◆ INSTRUCTIONS TO FOLLOW: Exclude the pictures and reproduce the remaining data exactly as written.

◆ INFORMATION SUPPLIED:

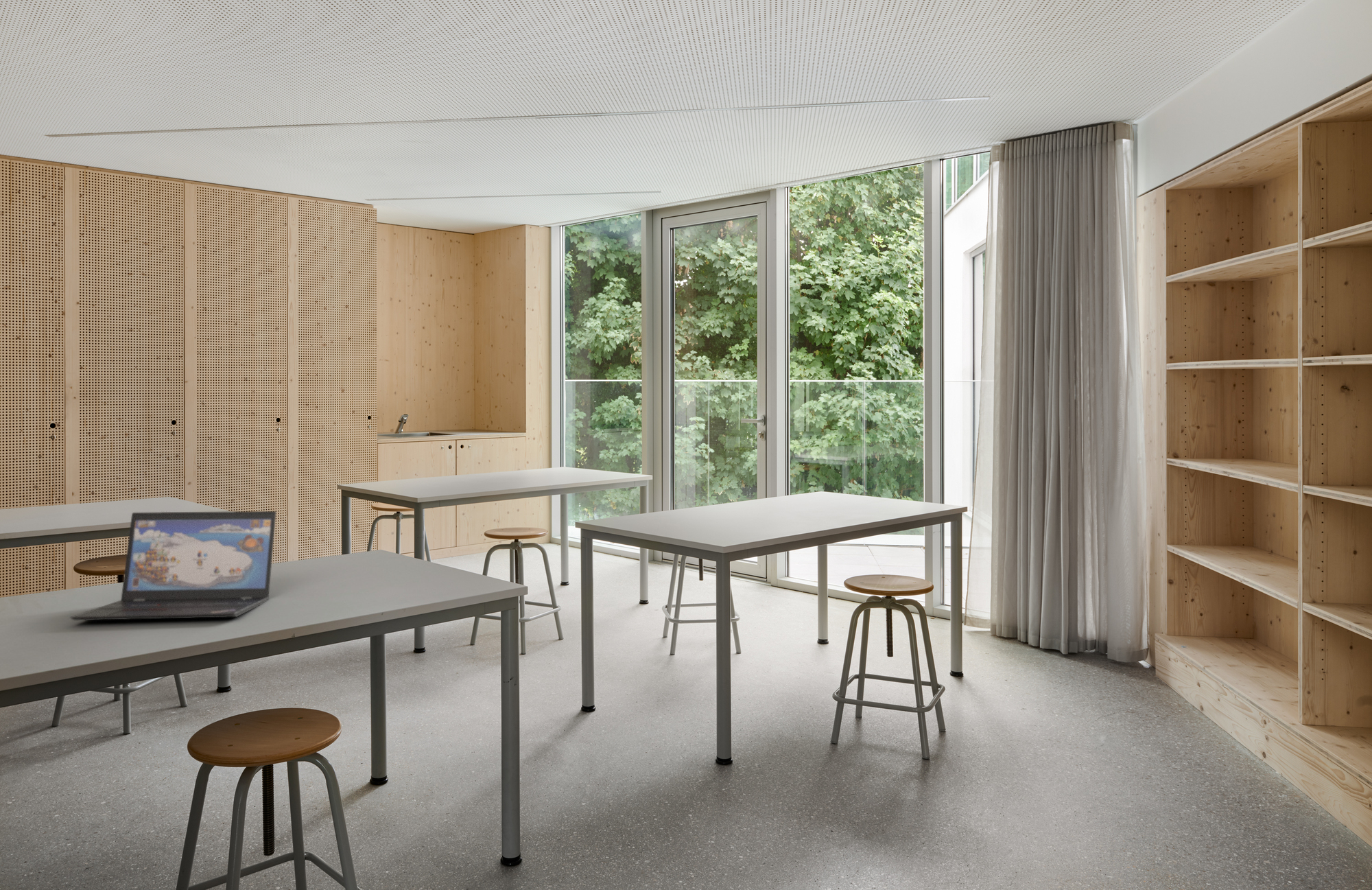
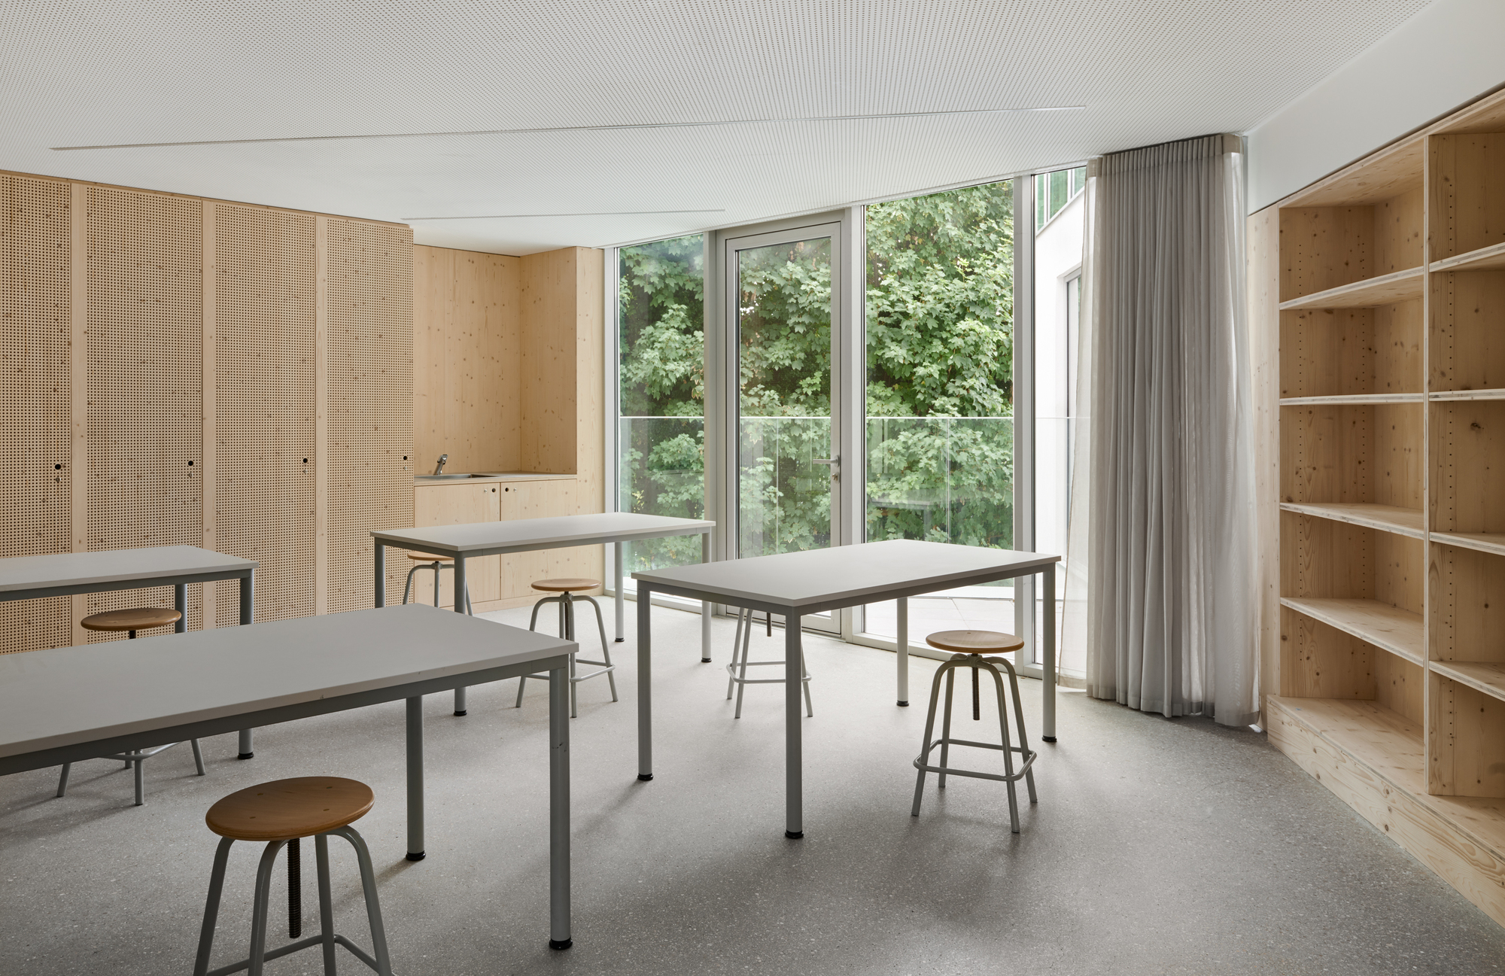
- laptop [69,511,277,621]
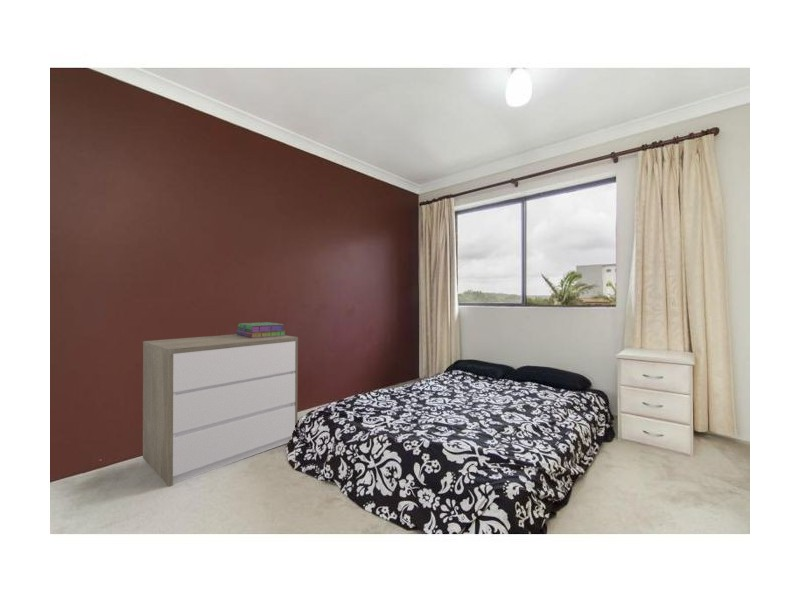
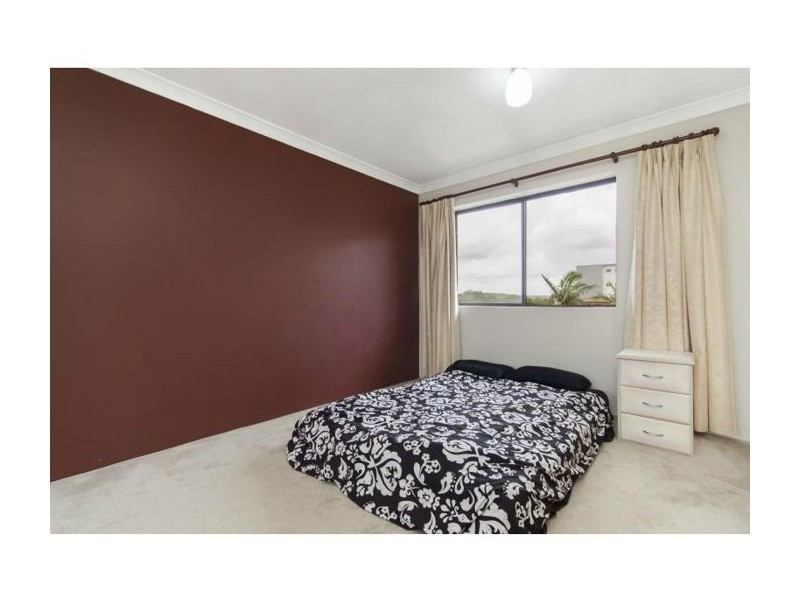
- dresser [142,333,299,488]
- stack of books [235,321,287,338]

◆ REPLY TO THE EXERCISE:
- laptop [69,511,277,621]
- dresser [142,333,299,488]
- stack of books [235,321,287,338]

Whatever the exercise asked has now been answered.